From the * Departments of Cardiothoracic Surgery and Anaesthesia and Adult Intensive Care Royal Brompton Hospital National Heart and Lung Institute Imperial College of Science Technology and Medicine London, UK
Background. Patients undergoing cardiopulmonary bypass (CPB) are subjected to severe oxidative stress, and frequently show evidence of acute lung injury post surgery. Associations between acute lung injury, oxidative stress, and aberrant ATP catabolism have been made and prompted us to consider whether the purine metabolites xanthine and hypoxanthine alter significantly during CPB when different types of cardioplegia are used.
Methods. Experimental design: retrospective follow up study on stored plasma samples from patients randomly selected to receive either warm blood, cold blood, or crystalloid cardioplegia. Setting: adult intensive care unit of post graduate teaching hospital. Patients: thirty-eight patients undergoing aortic valve replacement, with or without artery grafting. Operation was carried out by a single surgeon. Interventions: all patients received either a homograft aortic valve or a stentless porcine valve.
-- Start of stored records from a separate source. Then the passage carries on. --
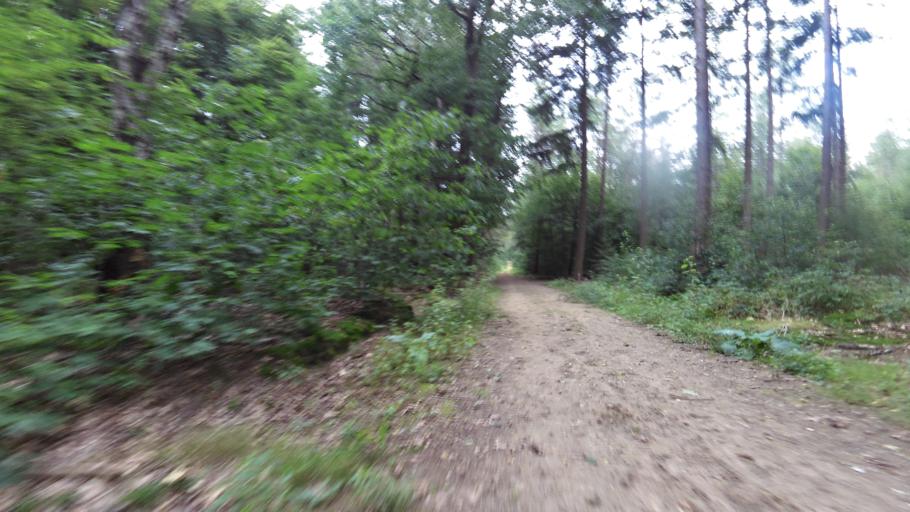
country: NL
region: Gelderland
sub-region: Gemeente Renkum
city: Renkum
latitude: 51.9955
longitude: 5.7137
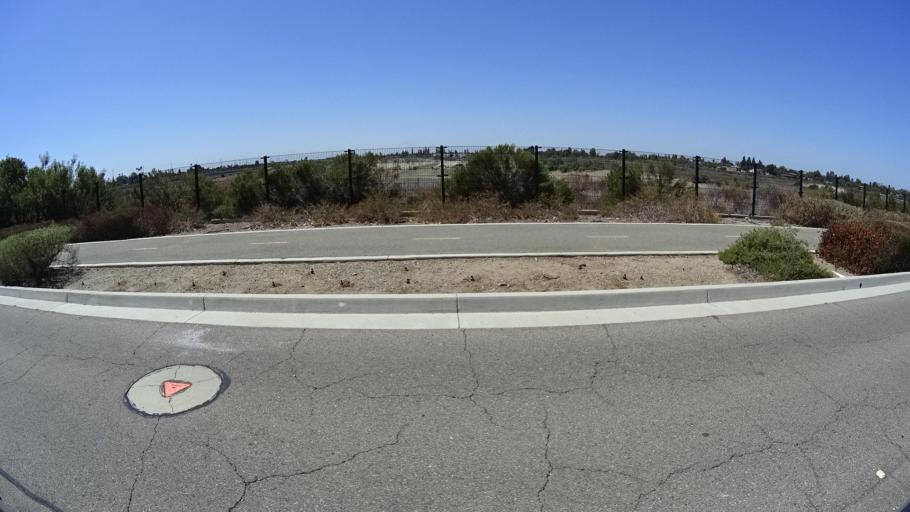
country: US
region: California
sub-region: Orange County
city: Villa Park
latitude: 33.8019
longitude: -117.8057
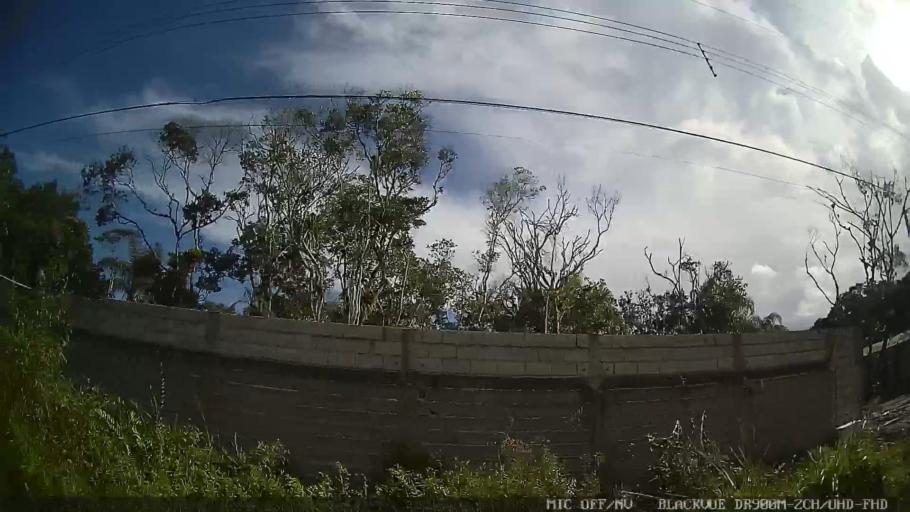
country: BR
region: Sao Paulo
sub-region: Itanhaem
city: Itanhaem
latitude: -24.2045
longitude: -46.8858
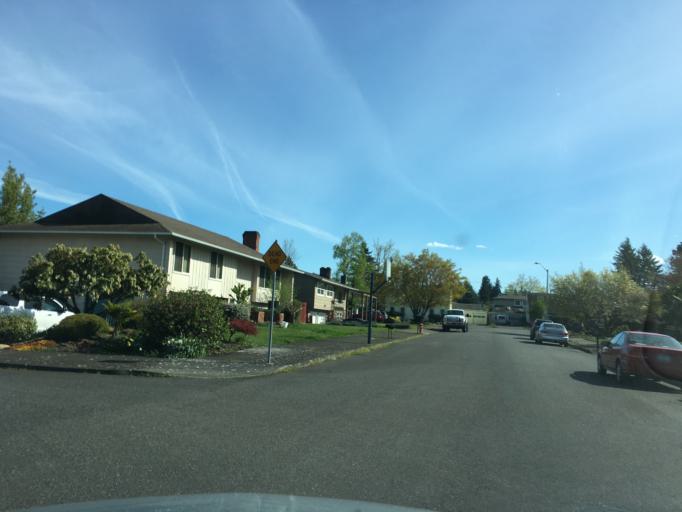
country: US
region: Oregon
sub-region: Multnomah County
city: Lents
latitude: 45.5421
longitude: -122.5282
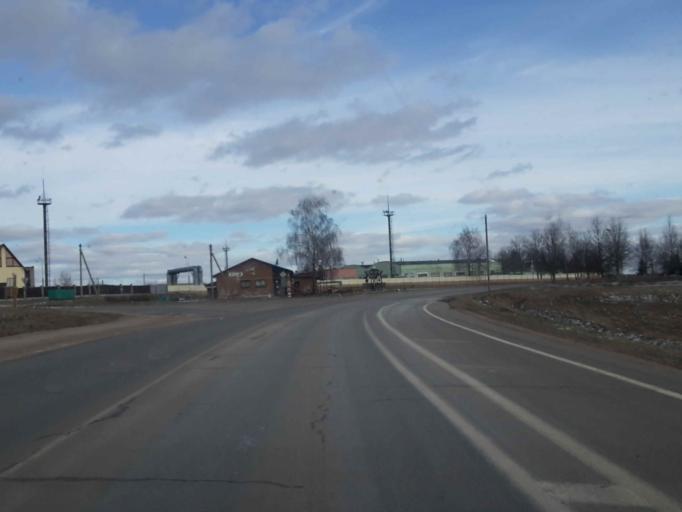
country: BY
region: Minsk
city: Myadzyel
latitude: 54.8855
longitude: 26.9349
Results. No significant differences in xanthine levels at any time points during CPB, or between the different cardioplegic groups. Hypoxanthine levels were, however, significantly higher in patients receiving warm blood cardioplegia (74.84±16.715 µM, p=0.0151), and was most marked at time point 3 when the aortic cross clamp was released. Patients receiving crystalloid cardioplegia showed higher levels of hypoxanthine (44.56±10.16 µM) than those receiving cold blood cardioplegia (21.57±7.106 µM).
Conclusions. Considering these data together, it suggests that aberrant ATP catabolism, characteristic of ischaemia/reperfusion, is further disturbed during warm blood cardioplegia leading to a marked increase in plasma hypoxanthine levels. This has the potential to further increase oxidative stress during CPB.